**Directive**
Restate exactly the lines that run from the start of the records below to the line containing "Min and max", counting both ends, and nothing else; pictures stay out.

**Data supplied**
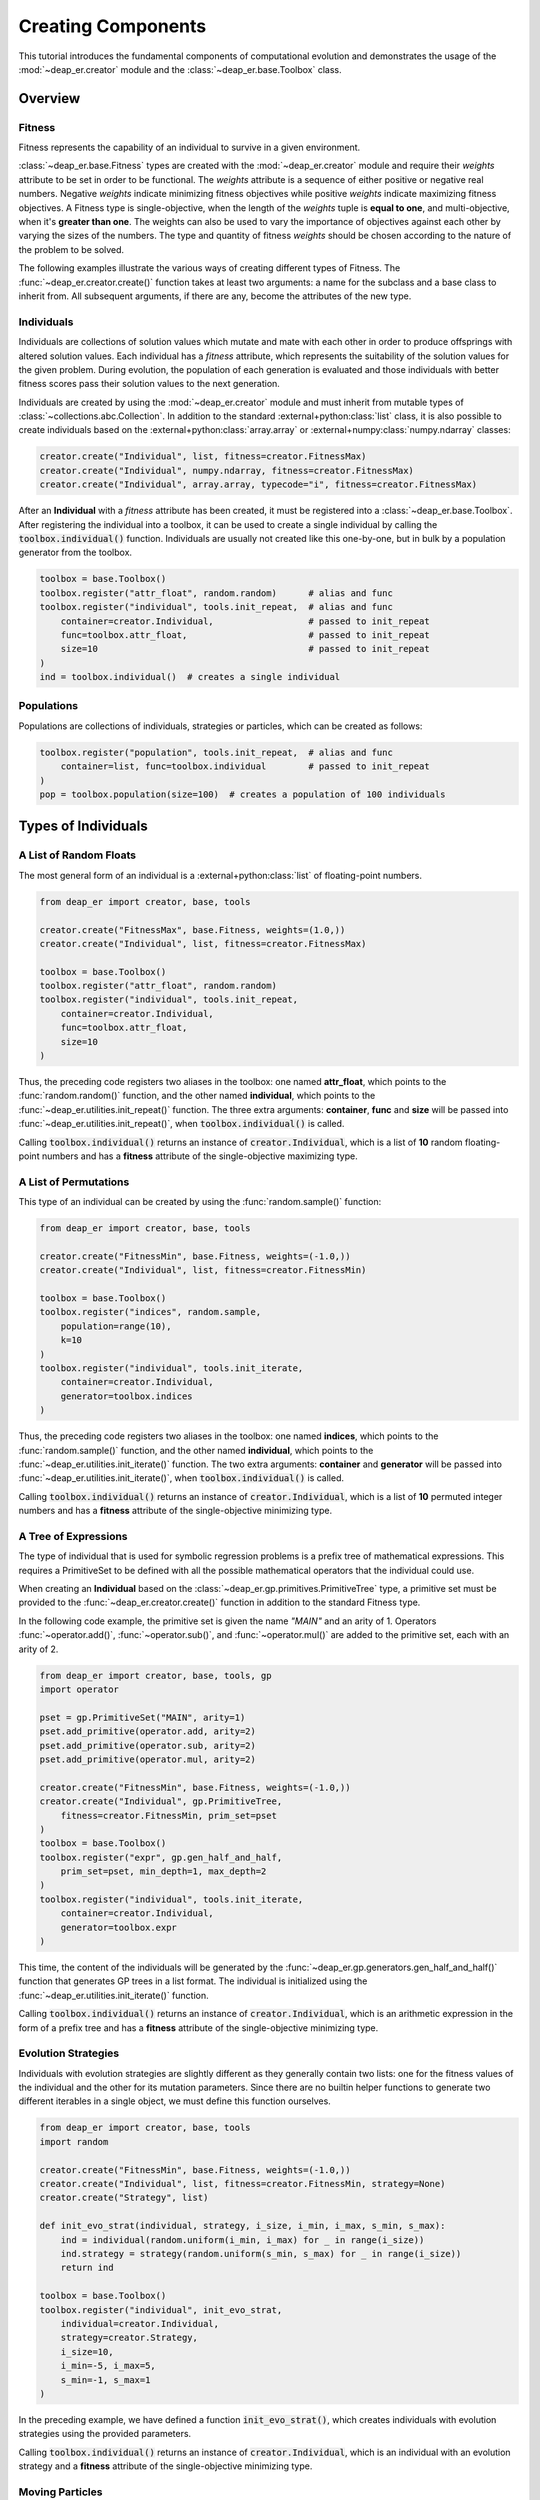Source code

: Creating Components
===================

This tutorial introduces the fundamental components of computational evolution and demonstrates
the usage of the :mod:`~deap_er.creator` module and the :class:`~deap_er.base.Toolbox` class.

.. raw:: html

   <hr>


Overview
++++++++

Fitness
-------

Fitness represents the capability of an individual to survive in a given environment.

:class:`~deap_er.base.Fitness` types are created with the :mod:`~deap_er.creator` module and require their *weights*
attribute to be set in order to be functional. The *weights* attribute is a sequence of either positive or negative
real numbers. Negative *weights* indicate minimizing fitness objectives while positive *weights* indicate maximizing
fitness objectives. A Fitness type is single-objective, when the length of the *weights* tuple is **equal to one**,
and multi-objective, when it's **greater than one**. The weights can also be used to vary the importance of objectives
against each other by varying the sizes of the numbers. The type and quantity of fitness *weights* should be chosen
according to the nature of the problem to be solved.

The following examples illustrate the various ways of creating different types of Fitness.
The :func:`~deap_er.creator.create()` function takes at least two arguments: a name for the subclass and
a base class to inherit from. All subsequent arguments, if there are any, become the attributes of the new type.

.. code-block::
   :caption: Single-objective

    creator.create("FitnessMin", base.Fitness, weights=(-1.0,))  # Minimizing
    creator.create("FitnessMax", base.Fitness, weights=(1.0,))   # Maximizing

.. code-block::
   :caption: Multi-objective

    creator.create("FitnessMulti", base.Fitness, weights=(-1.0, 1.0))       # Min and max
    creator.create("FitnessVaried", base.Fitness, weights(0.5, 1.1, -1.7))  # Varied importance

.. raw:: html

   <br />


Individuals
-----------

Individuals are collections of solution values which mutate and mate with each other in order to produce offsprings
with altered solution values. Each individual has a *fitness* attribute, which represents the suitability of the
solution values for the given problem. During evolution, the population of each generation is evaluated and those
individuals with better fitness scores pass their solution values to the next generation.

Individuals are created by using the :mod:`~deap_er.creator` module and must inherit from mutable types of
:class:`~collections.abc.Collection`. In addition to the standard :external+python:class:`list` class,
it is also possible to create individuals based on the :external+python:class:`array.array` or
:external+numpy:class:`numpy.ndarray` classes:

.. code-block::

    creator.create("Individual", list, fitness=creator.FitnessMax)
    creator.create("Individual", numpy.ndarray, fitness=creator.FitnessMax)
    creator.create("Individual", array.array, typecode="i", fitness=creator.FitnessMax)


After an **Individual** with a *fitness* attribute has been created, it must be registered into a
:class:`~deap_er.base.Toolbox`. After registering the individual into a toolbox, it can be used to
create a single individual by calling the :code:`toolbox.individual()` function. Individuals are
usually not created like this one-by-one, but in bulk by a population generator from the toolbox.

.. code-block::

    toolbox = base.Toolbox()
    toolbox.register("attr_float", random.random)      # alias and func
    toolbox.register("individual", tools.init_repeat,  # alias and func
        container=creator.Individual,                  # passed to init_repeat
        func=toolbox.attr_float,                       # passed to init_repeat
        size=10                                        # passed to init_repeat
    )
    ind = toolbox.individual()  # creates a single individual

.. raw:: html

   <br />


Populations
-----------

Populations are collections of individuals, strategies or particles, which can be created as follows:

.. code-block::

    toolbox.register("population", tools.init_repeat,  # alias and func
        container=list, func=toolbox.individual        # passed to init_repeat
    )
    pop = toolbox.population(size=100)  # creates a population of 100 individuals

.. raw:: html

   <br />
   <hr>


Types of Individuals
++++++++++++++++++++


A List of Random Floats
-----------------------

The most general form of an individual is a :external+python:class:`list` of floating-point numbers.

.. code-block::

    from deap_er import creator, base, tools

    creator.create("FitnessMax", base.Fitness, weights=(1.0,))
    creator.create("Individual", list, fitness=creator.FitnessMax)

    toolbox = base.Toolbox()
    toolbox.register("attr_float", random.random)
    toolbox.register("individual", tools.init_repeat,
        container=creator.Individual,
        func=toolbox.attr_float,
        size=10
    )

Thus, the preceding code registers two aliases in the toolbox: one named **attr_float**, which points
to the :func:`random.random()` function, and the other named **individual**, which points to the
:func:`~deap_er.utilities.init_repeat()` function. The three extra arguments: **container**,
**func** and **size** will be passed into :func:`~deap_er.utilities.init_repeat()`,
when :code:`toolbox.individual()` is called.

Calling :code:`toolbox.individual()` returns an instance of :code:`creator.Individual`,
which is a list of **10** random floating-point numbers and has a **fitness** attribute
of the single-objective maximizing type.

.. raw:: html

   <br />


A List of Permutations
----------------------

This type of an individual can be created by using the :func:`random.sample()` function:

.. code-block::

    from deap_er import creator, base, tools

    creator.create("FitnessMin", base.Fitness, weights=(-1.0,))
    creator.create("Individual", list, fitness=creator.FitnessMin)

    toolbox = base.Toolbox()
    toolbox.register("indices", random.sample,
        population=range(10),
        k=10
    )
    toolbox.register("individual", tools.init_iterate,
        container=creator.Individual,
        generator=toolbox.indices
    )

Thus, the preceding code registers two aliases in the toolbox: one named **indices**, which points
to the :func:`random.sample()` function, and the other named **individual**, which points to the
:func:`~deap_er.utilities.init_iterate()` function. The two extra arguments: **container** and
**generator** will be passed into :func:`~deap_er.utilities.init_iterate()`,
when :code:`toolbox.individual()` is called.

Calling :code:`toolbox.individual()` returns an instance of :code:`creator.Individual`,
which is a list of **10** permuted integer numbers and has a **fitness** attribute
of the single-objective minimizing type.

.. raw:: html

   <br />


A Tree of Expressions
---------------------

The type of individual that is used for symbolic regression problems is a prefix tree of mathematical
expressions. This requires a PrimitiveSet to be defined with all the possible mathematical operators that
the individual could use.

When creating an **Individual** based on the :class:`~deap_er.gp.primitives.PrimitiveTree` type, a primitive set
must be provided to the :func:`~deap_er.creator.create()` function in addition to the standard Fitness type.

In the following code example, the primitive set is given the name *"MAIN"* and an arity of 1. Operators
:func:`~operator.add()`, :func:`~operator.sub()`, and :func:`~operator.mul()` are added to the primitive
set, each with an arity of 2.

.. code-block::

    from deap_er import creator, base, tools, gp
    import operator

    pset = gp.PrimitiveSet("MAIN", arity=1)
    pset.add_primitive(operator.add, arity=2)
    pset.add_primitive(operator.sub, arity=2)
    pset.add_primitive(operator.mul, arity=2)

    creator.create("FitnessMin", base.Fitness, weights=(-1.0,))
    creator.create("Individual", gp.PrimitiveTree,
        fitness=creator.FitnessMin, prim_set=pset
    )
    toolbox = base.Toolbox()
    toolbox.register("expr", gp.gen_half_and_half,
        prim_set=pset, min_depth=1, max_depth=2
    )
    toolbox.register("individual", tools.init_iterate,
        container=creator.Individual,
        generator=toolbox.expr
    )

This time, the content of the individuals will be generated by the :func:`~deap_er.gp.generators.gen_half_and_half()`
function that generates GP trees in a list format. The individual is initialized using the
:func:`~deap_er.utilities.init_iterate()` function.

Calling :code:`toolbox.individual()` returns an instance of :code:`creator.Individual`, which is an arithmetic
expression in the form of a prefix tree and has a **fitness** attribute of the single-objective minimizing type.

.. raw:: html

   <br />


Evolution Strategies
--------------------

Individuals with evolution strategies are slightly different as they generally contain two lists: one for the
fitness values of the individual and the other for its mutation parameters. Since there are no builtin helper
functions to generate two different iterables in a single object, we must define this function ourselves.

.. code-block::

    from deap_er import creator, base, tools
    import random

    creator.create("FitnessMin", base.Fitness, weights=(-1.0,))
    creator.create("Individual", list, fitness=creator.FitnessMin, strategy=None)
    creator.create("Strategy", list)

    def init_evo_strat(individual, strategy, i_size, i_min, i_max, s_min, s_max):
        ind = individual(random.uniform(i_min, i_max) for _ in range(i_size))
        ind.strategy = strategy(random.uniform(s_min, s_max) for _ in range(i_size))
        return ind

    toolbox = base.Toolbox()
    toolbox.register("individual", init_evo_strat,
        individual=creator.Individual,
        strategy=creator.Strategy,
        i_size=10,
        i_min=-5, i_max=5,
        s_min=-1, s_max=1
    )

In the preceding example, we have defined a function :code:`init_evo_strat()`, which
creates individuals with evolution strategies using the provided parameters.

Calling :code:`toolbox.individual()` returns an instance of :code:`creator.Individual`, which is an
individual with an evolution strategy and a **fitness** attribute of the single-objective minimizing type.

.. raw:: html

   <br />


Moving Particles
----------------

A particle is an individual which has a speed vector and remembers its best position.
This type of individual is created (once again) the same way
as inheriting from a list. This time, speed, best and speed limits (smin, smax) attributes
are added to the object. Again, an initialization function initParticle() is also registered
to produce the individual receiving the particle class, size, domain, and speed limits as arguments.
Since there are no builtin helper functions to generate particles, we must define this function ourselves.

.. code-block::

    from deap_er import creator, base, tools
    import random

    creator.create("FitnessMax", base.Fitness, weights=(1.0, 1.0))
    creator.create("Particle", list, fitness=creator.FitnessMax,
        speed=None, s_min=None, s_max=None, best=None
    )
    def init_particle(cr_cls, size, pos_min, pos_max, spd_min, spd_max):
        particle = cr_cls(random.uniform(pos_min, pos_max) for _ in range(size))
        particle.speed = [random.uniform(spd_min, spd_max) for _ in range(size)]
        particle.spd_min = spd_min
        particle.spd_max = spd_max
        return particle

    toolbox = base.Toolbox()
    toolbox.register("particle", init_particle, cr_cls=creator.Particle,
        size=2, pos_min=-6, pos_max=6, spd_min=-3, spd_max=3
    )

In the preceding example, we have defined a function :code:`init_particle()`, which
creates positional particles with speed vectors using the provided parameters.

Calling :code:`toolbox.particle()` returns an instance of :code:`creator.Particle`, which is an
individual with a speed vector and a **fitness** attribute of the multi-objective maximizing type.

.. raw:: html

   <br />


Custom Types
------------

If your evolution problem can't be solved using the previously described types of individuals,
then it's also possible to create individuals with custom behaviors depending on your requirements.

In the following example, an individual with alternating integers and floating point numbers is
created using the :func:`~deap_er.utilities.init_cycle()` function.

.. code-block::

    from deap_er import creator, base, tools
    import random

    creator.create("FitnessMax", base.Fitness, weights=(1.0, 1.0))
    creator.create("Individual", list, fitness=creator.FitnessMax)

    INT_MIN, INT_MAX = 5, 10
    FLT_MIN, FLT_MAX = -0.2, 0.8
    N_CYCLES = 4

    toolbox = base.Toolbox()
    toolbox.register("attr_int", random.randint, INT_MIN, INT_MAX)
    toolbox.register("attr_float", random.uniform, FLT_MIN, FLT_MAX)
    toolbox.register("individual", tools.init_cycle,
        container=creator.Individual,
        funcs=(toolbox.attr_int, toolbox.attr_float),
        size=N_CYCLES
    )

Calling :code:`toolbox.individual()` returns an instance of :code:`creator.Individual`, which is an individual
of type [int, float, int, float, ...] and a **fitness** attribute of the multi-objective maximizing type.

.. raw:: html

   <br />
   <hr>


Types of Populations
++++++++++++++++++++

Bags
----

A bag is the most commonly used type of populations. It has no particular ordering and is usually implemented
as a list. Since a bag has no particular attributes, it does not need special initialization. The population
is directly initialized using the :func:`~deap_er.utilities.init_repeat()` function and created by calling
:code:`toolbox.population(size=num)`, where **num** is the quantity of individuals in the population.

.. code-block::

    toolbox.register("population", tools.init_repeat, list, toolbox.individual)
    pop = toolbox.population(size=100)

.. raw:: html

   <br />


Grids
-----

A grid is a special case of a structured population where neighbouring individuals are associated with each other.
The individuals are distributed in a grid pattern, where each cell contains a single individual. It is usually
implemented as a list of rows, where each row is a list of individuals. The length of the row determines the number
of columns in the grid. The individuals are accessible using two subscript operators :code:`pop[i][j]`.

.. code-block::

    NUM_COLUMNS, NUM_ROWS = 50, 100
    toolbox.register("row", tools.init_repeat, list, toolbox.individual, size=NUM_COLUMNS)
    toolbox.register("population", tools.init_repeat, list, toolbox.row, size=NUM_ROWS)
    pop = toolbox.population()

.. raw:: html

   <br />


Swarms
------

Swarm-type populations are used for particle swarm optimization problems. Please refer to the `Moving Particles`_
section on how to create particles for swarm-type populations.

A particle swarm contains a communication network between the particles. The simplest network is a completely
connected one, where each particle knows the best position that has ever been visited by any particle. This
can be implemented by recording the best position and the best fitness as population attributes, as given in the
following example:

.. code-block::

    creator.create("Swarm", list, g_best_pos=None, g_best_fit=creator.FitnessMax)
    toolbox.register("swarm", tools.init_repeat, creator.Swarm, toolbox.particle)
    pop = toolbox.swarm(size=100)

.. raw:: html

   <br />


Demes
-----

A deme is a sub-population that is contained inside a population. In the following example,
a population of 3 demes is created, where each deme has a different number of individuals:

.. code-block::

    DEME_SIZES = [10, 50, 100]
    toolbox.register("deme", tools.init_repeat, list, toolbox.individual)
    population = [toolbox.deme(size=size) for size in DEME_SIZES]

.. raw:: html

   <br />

**Response area**
Source code

: Creating Components
===================

This tutorial introduces the fundamental components of computational evolution and demonstrates
the usage of the :mod:`~deap_er.creator` module and the :class:`~deap_er.base.Toolbox` class.

.. raw:: html

   <hr>


Overview
++++++++

Fitness
-------

Fitness represents the capability of an individual to survive in a given environment.

:class:`~deap_er.base.Fitness` types are created with the :mod:`~deap_er.creator` module and require their *weights*
attribute to be set in order to be functional. The *weights* attribute is a sequence of either positive or negative
real numbers. Negative *weights* indicate minimizing fitness objectives while positive *weights* indicate maximizing
fitness objectives. A Fitness type is single-objective, when the length of the *weights* tuple is **equal to one**,
and multi-objective, when it's **greater than one**. The weights can also be used to vary the importance of objectives
against each other by varying the sizes of the numbers. The type and quantity of fitness *weights* should be chosen
according to the nature of the problem to be solved.

The following examples illustrate the various ways of creating different types of Fitness.
The :func:`~deap_er.creator.create()` function takes at least two arguments: a name for the subclass and
a base class to inherit from. All subsequent arguments, if there are any, become the attributes of the new type.

.. code-block::
   :caption: Single-objective

    creator.create("FitnessMin", base.Fitness, weights=(-1.0,))  # Minimizing
    creator.create("FitnessMax", base.Fitness, weights=(1.0,))   # Maximizing

.. code-block::
   :caption: Multi-objective

    creator.create("FitnessMulti", base.Fitness, weights=(-1.0, 1.0))       # Min and max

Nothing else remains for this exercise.